ESERCIZIO
Per favore, prosegui il brano sul terremoto di Casamicciola e Lacco Ameno, riprendendo subito dopo la sua ultima frase.

Due morti, 42 feriti e 2600 sfollati per il terremoto che lo scorso giorno ha colpito Casamicciola e Lacco Ameno. L’isola verde è crollata nei suoi punti più deboli, punti che non avrebbero dovuto cedere se prima ci fosse stata un’opera di manutenzione e di controllo che avrebbe permesso di evitare la tragedia.La prima vittima del sisma è Lina Balestrieri, 59 anni, mamma di 6 figli. La donna è stata fatalmente schiacciata dal cornicione di una chiesa mentre stava parcheggiando. La seconda vittima è Marilena Romanini, 65 anni, si trovava ad Ischia per le vacanze. Tra tanta disperazione scalda il cuore e dà speranza il miracolo del salvataggio di un’intera famiglia sepolta sotto le macerie. Dopo il crollo della palazzina in cui la famiglia abitava, è stata tratta in salvo prima la madre, incinta di 5 mesi; il suo compagno che si trovava in auto al momento della scossa; il piccolo di 7 mesi estratto dalle macerie in tarda notte; il fratellino Mattias e il coraggioso Ciro, 11 anni, che ha protetto il fratellino nascondendosi con lui sotto al letto e allertando i soccorsi con un manico di scopa per far rumore contro le macerie.

DATI FORNITI
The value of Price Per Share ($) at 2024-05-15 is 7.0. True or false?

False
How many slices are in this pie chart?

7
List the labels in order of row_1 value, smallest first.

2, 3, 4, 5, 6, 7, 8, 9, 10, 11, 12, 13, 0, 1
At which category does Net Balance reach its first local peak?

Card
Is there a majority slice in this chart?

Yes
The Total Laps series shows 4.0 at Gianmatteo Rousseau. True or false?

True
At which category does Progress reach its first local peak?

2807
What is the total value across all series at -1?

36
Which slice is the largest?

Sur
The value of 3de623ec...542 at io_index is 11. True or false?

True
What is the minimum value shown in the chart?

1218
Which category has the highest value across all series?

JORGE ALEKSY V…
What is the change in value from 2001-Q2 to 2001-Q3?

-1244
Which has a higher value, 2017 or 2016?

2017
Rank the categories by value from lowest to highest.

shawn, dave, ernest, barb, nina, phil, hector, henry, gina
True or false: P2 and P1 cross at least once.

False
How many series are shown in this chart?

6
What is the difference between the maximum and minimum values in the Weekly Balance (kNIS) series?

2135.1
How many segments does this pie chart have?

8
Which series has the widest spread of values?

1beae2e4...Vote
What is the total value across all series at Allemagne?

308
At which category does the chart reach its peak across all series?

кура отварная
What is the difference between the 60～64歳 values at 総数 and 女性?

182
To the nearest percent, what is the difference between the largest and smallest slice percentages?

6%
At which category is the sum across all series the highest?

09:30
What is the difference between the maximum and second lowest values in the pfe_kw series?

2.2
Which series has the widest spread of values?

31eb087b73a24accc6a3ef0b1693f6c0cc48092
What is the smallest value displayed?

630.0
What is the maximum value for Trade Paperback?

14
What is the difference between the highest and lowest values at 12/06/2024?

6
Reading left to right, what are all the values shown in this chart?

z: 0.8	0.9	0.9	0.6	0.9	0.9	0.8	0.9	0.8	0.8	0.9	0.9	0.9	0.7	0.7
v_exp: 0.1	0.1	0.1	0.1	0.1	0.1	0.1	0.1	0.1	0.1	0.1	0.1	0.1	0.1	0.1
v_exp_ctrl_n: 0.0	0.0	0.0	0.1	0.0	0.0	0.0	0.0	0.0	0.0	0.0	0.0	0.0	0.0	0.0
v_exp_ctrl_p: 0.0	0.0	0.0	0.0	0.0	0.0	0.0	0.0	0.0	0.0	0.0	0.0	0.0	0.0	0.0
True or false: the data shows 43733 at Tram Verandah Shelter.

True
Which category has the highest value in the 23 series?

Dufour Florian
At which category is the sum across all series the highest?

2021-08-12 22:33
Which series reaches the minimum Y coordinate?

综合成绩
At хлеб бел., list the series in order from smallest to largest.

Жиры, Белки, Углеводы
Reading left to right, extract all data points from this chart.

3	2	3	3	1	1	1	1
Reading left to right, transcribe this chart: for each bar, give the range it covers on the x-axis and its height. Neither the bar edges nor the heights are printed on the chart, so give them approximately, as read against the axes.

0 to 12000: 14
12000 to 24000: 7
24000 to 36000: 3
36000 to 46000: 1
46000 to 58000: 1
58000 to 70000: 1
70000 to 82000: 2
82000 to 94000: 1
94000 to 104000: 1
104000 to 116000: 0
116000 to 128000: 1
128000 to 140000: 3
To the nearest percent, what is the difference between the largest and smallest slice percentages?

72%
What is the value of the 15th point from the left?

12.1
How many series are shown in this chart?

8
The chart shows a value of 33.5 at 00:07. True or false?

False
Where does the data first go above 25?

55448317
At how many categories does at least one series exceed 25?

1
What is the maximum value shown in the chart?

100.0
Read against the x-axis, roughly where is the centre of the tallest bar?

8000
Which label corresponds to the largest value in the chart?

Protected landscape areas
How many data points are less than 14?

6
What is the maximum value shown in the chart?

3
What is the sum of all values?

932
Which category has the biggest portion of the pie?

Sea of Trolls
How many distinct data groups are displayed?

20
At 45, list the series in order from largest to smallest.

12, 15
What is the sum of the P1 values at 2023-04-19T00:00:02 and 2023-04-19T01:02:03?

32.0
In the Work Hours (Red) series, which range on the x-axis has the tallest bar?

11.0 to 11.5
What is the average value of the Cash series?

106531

RISPOSTA
Il panico post-terremoto è stato tanto, soprattutto tra i turisti che in questo periodo affollano numerosamente l’isola. Le biglietterie per i primi traghetti disponibili sono state prese d’assalto.
Angelo Borrelli, capo del dipartimento della Protezione Civile, ha fatto con i sindaci il punto della situazione escludendo l’allestimento delle tendopoli e confidando sulle strutture ricettive presenti sull’isola.